> _Task instructions_
1. Name every race or competition mentioned in the article about Simon Yates.
2. From the article about Simon Yates, quote the text from "Mitchelton-Scott rider wants" to "later that year.".

> _Given passage_

_ _ _ _

Mitchelton-Scott rider wants to win Giro d'Italia and Olympics road race in 2020

Simon Yates will return to the Giro d’Italia in 2020 looking to rediscover the ‘killer instinct’ that he feels he was missing this season.

The Mitchelton-Scott rider burst onto the Grand Tour scene in 2018, leading the Giro for 13 stages and winning three stages before dramatically fading just two days before the end. He made amends, however, by winning the Vuelta a Espana later that year.

Yates started this season's Giro among the favourites yet failed to make the same impact as 12 months before, eventually finishing eighth overall without a stage win.

Looking back, the Lancastrian pinpoints his preparation for the race as one of the key problems that contributed to his underperformance and told Cyclist that he plans to reassess how he approaches the Giro for 2020 to avoid repeating the same mistakes. 

‘To pinpoint a single mistake is hard but one thing we are changing for 2020 is how I race in the build-up to the Giro,’ Yates told Cyclist.

_ _ _ _

> _Dataset excerpts_
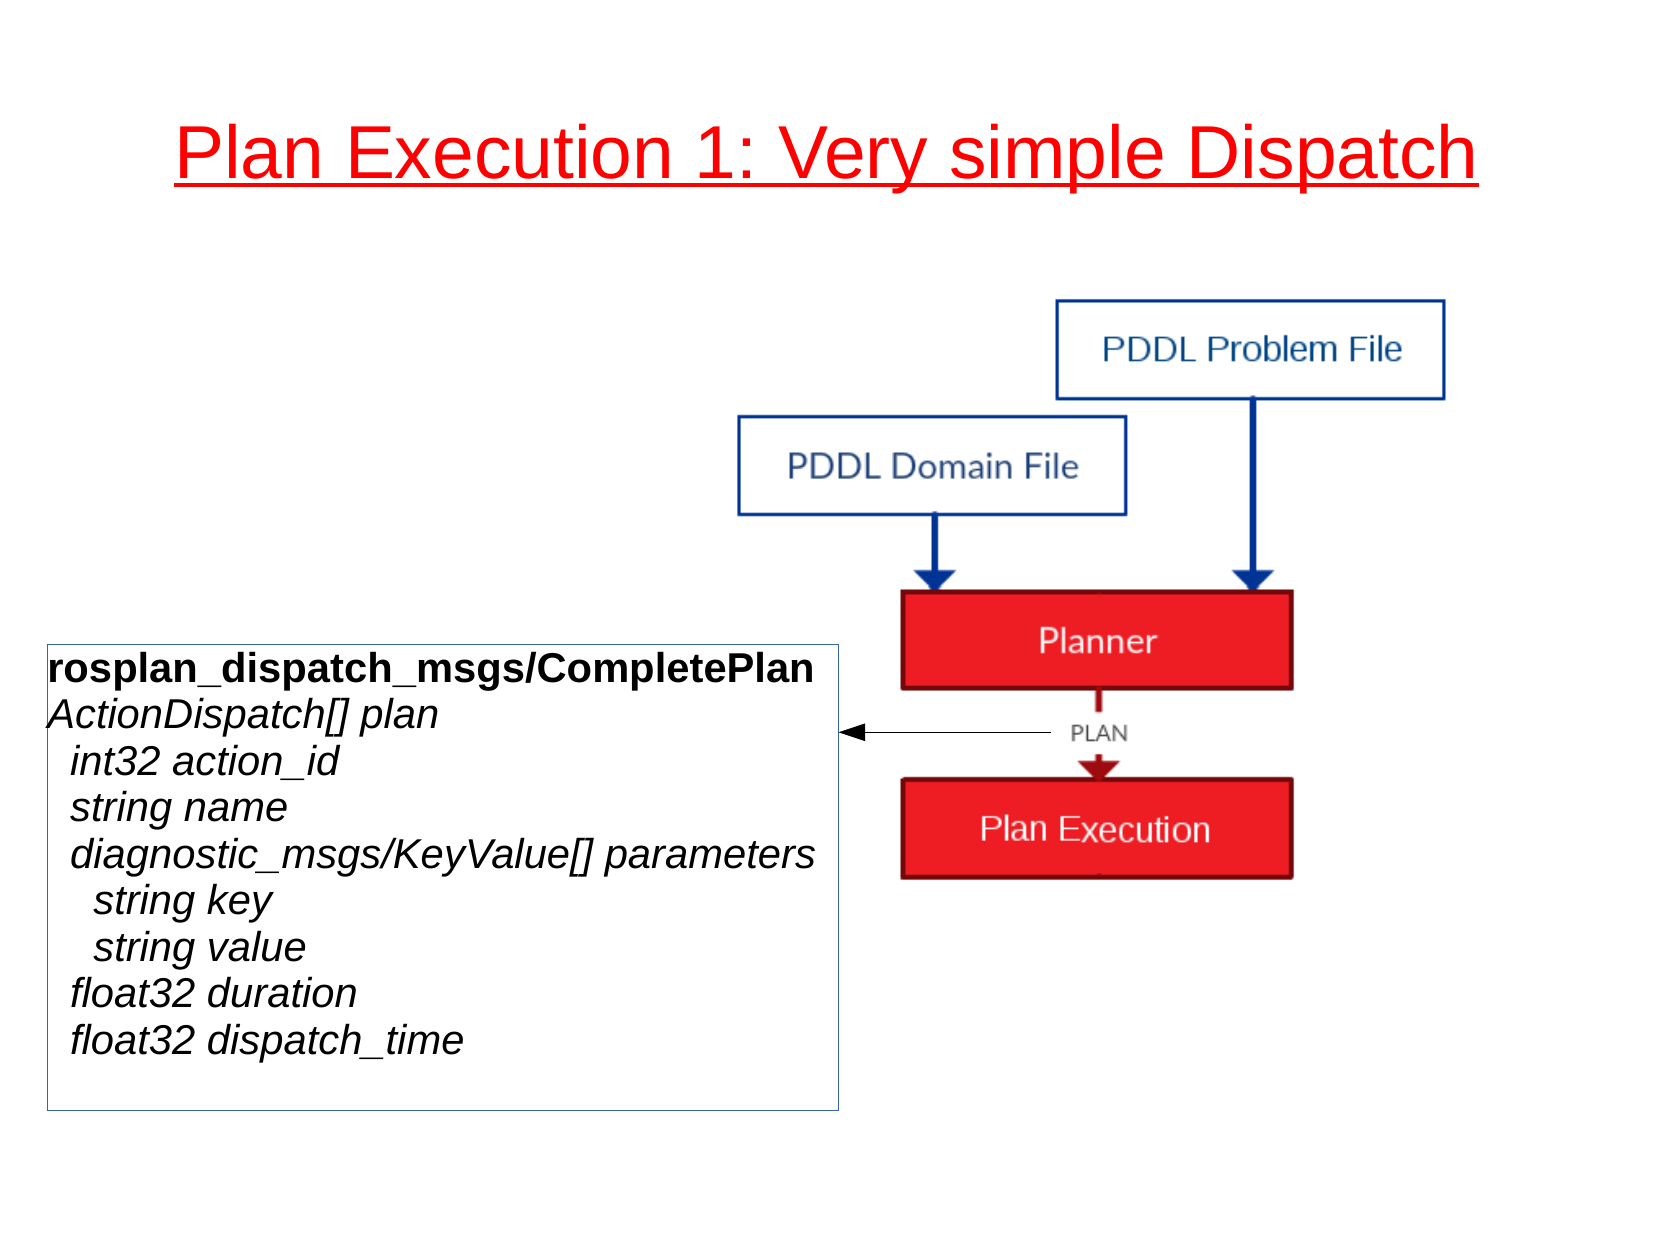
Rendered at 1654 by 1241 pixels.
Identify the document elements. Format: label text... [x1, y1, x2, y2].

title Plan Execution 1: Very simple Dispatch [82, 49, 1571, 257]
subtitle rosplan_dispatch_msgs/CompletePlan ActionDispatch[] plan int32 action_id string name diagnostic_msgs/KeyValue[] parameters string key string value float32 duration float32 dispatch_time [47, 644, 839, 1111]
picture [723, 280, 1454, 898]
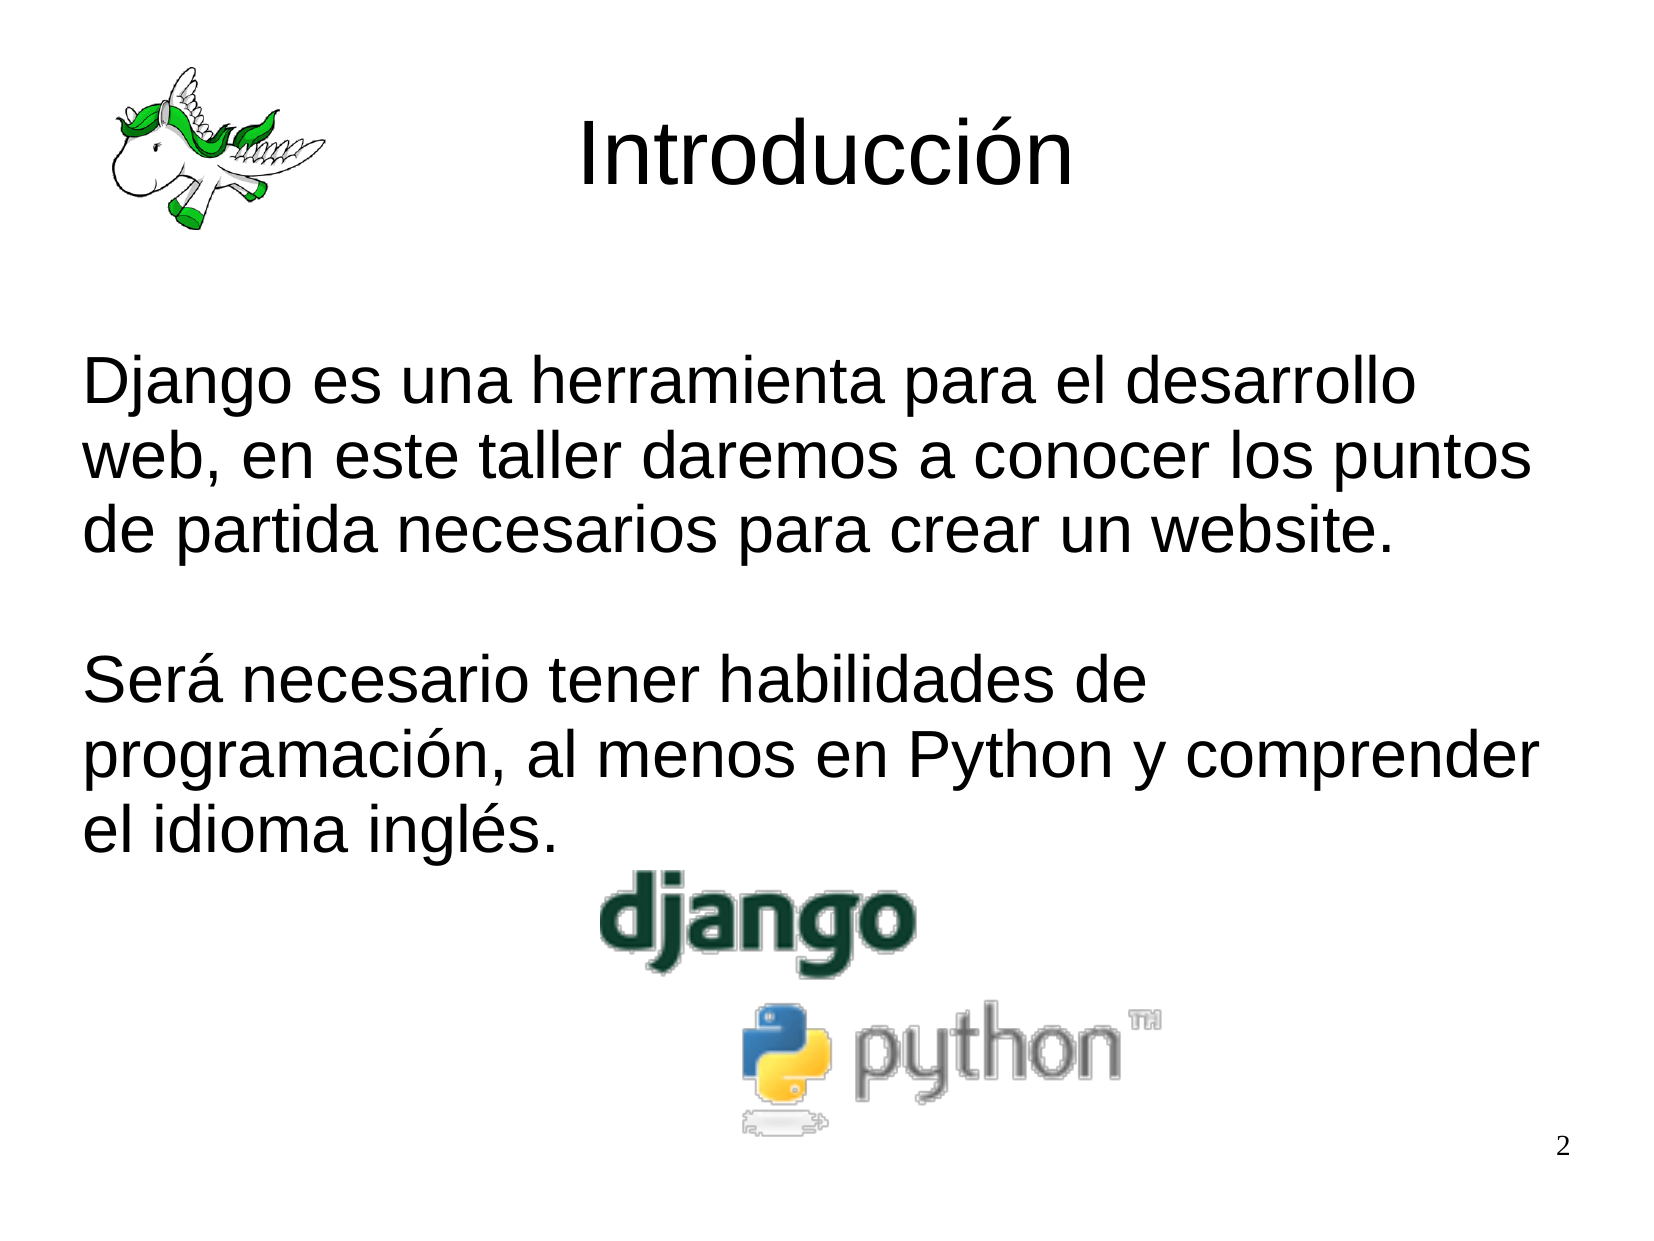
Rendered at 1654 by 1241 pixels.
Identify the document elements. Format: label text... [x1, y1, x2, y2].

_ _ _ _

> _Answers given_
1.
- Giro d'Italia
- Olympics road race
- Vuelta a Espana

2.
Mitchelton-Scott rider wants to win Giro d'Italia and Olympics road race in 2020

Simon Yates will return to the Giro d’Italia in 2020 looking to rediscover the ‘killer instinct’ that he feels he was missing this season.

The Mitchelton-Scott rider burst onto the Grand Tour scene in 2018, leading the Giro for 13 stages and winning three stages before dramatically fading just two days before the end. He made amends, however, by winning the Vuelta a Espana later that year.